[Stored data entries]

Start of Block

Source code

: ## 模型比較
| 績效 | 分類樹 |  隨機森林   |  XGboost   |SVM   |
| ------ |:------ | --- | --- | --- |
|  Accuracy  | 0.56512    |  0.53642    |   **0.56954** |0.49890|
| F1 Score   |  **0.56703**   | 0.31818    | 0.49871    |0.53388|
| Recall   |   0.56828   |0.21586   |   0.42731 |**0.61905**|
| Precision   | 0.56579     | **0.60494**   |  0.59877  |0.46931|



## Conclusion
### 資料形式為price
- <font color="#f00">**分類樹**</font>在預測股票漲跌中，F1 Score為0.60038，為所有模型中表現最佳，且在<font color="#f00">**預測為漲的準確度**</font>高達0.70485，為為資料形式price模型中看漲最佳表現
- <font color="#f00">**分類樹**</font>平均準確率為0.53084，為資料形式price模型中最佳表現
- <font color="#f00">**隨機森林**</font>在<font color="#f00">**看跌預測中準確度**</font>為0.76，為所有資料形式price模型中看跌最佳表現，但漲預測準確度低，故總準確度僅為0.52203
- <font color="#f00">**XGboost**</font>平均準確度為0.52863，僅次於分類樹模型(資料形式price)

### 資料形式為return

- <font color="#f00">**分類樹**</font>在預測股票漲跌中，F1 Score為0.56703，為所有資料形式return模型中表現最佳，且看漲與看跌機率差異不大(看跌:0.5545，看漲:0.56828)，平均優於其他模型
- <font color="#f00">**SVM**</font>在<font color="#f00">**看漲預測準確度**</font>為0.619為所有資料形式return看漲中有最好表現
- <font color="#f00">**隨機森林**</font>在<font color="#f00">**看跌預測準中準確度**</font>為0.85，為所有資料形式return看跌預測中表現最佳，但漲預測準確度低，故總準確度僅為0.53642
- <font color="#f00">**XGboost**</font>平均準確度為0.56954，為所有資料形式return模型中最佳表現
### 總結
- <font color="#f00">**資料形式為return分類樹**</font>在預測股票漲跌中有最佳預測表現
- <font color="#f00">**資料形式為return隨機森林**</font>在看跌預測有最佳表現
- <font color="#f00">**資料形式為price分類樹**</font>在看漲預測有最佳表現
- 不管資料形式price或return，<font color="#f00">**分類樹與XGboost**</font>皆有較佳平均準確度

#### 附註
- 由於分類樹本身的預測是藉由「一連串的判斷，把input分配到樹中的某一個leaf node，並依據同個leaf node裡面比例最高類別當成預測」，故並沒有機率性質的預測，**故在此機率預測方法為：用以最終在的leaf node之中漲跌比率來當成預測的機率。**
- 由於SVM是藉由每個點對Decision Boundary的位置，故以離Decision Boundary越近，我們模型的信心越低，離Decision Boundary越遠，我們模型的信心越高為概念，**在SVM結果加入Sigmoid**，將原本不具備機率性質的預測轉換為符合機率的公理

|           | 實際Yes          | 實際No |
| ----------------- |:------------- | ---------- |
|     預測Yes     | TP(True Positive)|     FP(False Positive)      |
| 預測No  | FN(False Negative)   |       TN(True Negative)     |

End of Block

Your objective
Which of the lines above contain the string "color"? Pick out each one and copy it in full, matching case exactly.

Exercise response
- <font color="#f00">**分類樹**</font>在預測股票漲跌中，F1 Score為0.60038，為所有模型中表現最佳，且在<font color="#f00">**預測為漲的準確度**</font>高達0.70485，為為資料形式price模型中看漲最佳表現
- <font color="#f00">**分類樹**</font>平均準確率為0.53084，為資料形式price模型中最佳表現
- <font color="#f00">**隨機森林**</font>在<font color="#f00">**看跌預測中準確度**</font>為0.76，為所有資料形式price模型中看跌最佳表現，但漲預測準確度低，故總準確度僅為0.52203
- <font color="#f00">**XGboost**</font>平均準確度為0.52863，僅次於分類樹模型(資料形式price)
- <font color="#f00">**分類樹**</font>在預測股票漲跌中，F1 Score為0.56703，為所有資料形式return模型中表現最佳，且看漲與看跌機率差異不大(看跌:0.5545，看漲:0.56828)，平均優於其他模型
- <font color="#f00">**SVM**</font>在<font color="#f00">**看漲預測準確度**</font>為0.619為所有資料形式return看漲中有最好表現
- <font color="#f00">**隨機森林**</font>在<font color="#f00">**看跌預測準中準確度**</font>為0.85，為所有資料形式return看跌預測中表現最佳，但漲預測準確度低，故總準確度僅為0.53642
- <font color="#f00">**XGboost**</font>平均準確度為0.56954，為所有資料形式return模型中最佳表現
- <font color="#f00">**資料形式為return分類樹**</font>在預測股票漲跌中有最佳預測表現
- <font color="#f00">**資料形式為return隨機森林**</font>在看跌預測有最佳表現
- <font color="#f00">**資料形式為price分類樹**</font>在看漲預測有最佳表現
- 不管資料形式price或return，<font color="#f00">**分類樹與XGboost**</font>皆有較佳平均準確度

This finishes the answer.